In applicazione del principio di correttezza e buona fede, la condotta della parte inadempiente deve incidere sulla funzione economico-sociale del contratto, influire sull’equilibrio sinallagmatico dello stesso, in rapporto all’interesse perseguito dalla parte, e, perciò, deve legittimare causalmente e proporzionalmente la sospensione dell’adempimento dell’altra parte, in ottemperanza del principio di autotutela sancito dall’art. 1460 c.c..

Così la Corte di Cassazione con l’ordinanza n. 2154/21, depositata il 29 gennaio.

Un locatore intimava sfratto per morosità nei confronti del conduttore di immobile locato ad uso commerciale, per il mancato pagamento di parte del canone di locazione.

Costituendosi in giudizio, il conduttore eccepiva di aver legittimamente sospeso il pagamento dei canoni di locazione, ai sensi dell’art. 1460 c.c., essendo risultato l’immobile locato inidoneo allo svolgimento dell’attività commerciale perché sprovvisto del cambio di destinazione d’uso e dell’agibilità. Eccepiva, altresì, di non aver potuto utilizzare tutte le parti dell’immobile con gravissimi danni per la sua attività d’impresa e spiegava domanda riconvenzionale per la risoluzione del contratto per inadempimento del locatore.

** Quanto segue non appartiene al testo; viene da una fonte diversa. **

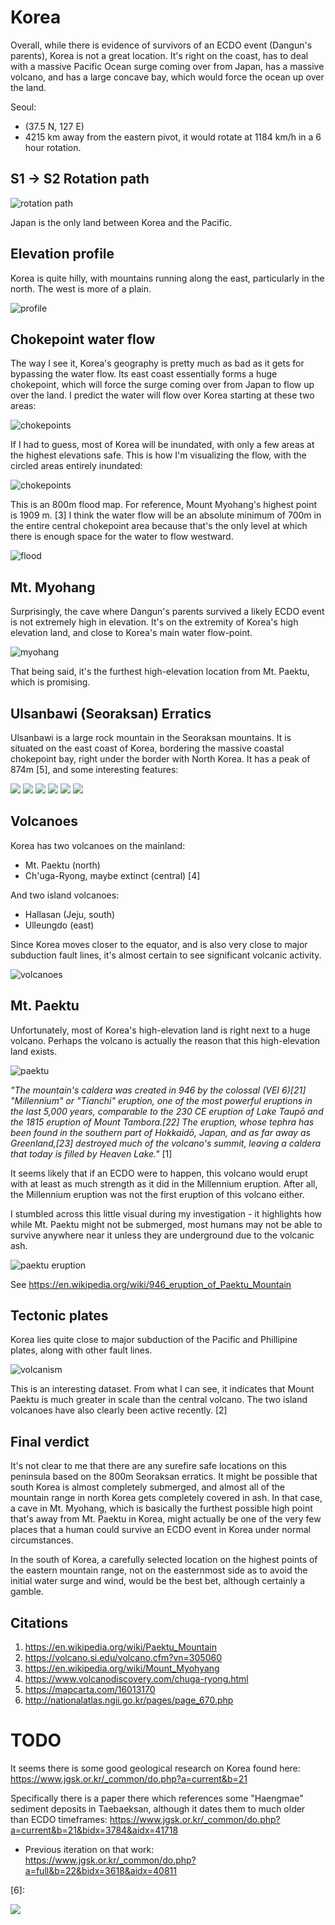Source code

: # Korea

Overall, while there is evidence of survivors of an ECDO event (Dangun's parents), Korea is not a great location. It's right on the coast, has to deal with a massive Pacific Ocean surge coming over from Japan, has a massive volcano, and has a large concave bay, which would force the ocean up over the land.

Seoul:
- (37.5 N, 127 E)
- 4215 km away from the eastern pivot, it would rotate at 1184 km/h in a 6 hour rotation.

## S1 -> S2 Rotation path

![rotation path](img/rotation.png "rotation path")

Japan is the only land between Korea and the Pacific.

## Elevation profile

Korea is quite hilly, with mountains running along the east, particularly in the north. The west is more of a plain.

![profile](img/profile.png "elevation profile")

## Chokepoint water flow

The way I see it, Korea's geography is pretty much as bad as it gets for bypassing the water flow. Its east coast essentially forms a huge chokepoint, which will force the surge coming over from Japan to flow up over the land. I predict the water will flow over Korea starting at these two areas:

![chokepoints](img/chokepoints.png "chokepoints")

If I had to guess, most of Korea will be inundated, with only a few areas at the highest elevations safe. This is how I'm visualizing the flow, with the circled areas entirely inundated:

![chokepoints](img/chokepoints2.png "chokepoints")

This is an 800m flood map. For reference, Mount Myohang's highest point is 1909 m. [3] I think the water flow will be an absolute minimum of 700m in the entire central chokepoint area because that's the only level at which there is enough space for the water to flow westward.

![flood](img/flood.png "800m floodmap")

## Mt. Myohang

Surprisingly, the cave where Dangun's parents survived a likely ECDO event is not extremely high in elevation. It's on the extremity of Korea's high elevation land, and close to Korea's main water flow-point.

![myohang](img/myohang.png "mount myohang")

That being said, it's the furthest high-elevation location from Mt. Paektu, which is promising.

## Ulsanbawi (Seoraksan) Erratics

Ulsanbawi is a large rock mountain in the Seoraksan mountains. It is situated on the east coast of Korea, bordering the massive coastal chokepoint bay, right under the border with North Korea. It has a peak of 874m [5], and some interesting features:

![](img/seoraksan.jpg)
![](img/seoraksan3.jpg)
![](img/seorak1.jpg)
![](img/seorak4.jpg)
![](img/seorak3.jpg)
![](img/seorak5.jpg)

## Volcanoes

Korea has two volcanoes on the mainland:
- Mt. Paektu (north)
- Ch'uga-Ryong, maybe extinct (central) [4]

And two island volcanoes:
- Hallasan (Jeju, south)
- Ulleungdo (east)

Since Korea moves closer to the equator, and is also very close to major subduction fault lines, it's almost certain to see significant volcanic activity.

![volcanoes](img/volcanoes.webp "volcanoes")

## Mt. Paektu

Unfortunately, most of Korea's high-elevation land is right next to a huge volcano. Perhaps the volcano is actually the reason that this high-elevation land exists.

![paektu](img/paektu.png "paektu volcano")

*"The mountain's caldera was created in 946 by the colossal (VEI 6)[21] "Millennium" or "Tianchi" eruption, one of the most powerful eruptions in the last 5,000 years, comparable to the 230 CE eruption of Lake Taupō and the 1815 eruption of Mount Tambora.[22] The eruption, whose tephra has been found in the southern part of Hokkaidō, Japan, and as far away as Greenland,[23] destroyed much of the volcano's summit, leaving a caldera that today is filled by Heaven Lake."* [1]

It seems likely that if an ECDO were to happen, this volcano would erupt with at least as much strength as it did in the Millennium eruption. After all, the Millennium eruption was not the first eruption of this volcano either.

I stumbled across this little visual during my investigation - it highlights how while Mt. Paektu might not be submerged, most humans may not be able to survive anywhere near it unless they are underground due to the volcanic ash.

![paektu eruption](img/paektu-eruption.jpg "paektu eruption")

See https://en.wikipedia.org/wiki/946_eruption_of_Paektu_Mountain

## Tectonic plates

Korea lies quite close to major subduction of the Pacific and Phillipine plates, along with other fault lines.

![volcanism](img/volcanism.jpg "volcanism data")

This is an interesting dataset. From what I can see, it indicates that Mount Paektu is much greater in scale than the central volcano. The two island volcanoes have also clearly been active recently. [2]

## Final verdict

It's not clear to me that there are any surefire safe locations on this peninsula based on the 800m Seoraksan erratics. It might be possible that south Korea is almost completely submerged, and almost all of the mountain range in north Korea gets completely covered in ash. In that case, a cave in Mt. Myohang, which is basically the furthest possible high point that's away from Mt. Paektu in Korea, might actually be one of the very few places that a human could survive an ECDO event in Korea under normal circumstances.

In the south of Korea, a carefully selected location on the highest points of the eastern mountain range, not on the easternmost side as to avoid the initial water surge and wind, would be the best bet, although certainly a gamble.

## Citations

1. https://en.wikipedia.org/wiki/Paektu_Mountain
2. https://volcano.si.edu/volcano.cfm?vn=305060
3. https://en.wikipedia.org/wiki/Mount_Myohyang
4. https://www.volcanodiscovery.com/chuga-ryong.html
5. https://mapcarta.com/16013170
6. http://nationalatlas.ngii.go.kr/pages/page_670.php

# TODO

It seems there is some good geological research on Korea found here: https://www.jgsk.or.kr/_common/do.php?a=current&b=21

Specifically there is a paper there which references some "Haengmae" sediment deposits in Taebaeksan, although it dates them to much older than ECDO timeframes: https://www.jgsk.or.kr/_common/do.php?a=current&b=21&bidx=3784&aidx=41718
- Previous iteration on that work: https://www.jgsk.or.kr/_common/do.php?a=full&b=22&bidx=3618&aidx=40811

[6]:

![](img/korea-regions.jpg)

Il Tribunale rigettava la domanda dell’intimante ed accoglieva la domanda riconvenzionale dell’intimato, dichiarando la risoluzione del contratto per inadempimento del locatore.

Avverso tale pronuncia veniva proposto appello, e il Giudice del gravame ribaltava la sentenza di primo grado, dichiarando il contratto di locazione risolto per inadempimento del conduttore che veniva condannato al pagamento dei canoni insoluti.

Avverso la decisione il conduttore proponeva ricorso in cassazione.

La Suprema Corte, da un lato ritiene che, pur risultando indimostrato il conseguimento della destinazione d’uso e dell’agibilità dell’immobile, l’utilizzo del medesimo da parte del conduttore rendeva ingiustificato l’inadempimento dell’obbligo sullo stesso gravante di corrispondere il canone; dall’altro, precisa che, in coerenza con il generale criterio di riparto dell’onere probatorio in tema di responsabilità da inadempimento delle obbligazioni contrattuali, a fronte dell’eccezione di inadempimento opposta dal conduttore, spettava al locatore dimostrare di avere correttamente e pienamente adempiuto all’obbligo di rendere l’immobile locato pienamente idoneo all’uso pattuito (Cass. S.U. 30 ottobre 2001, n. 13533).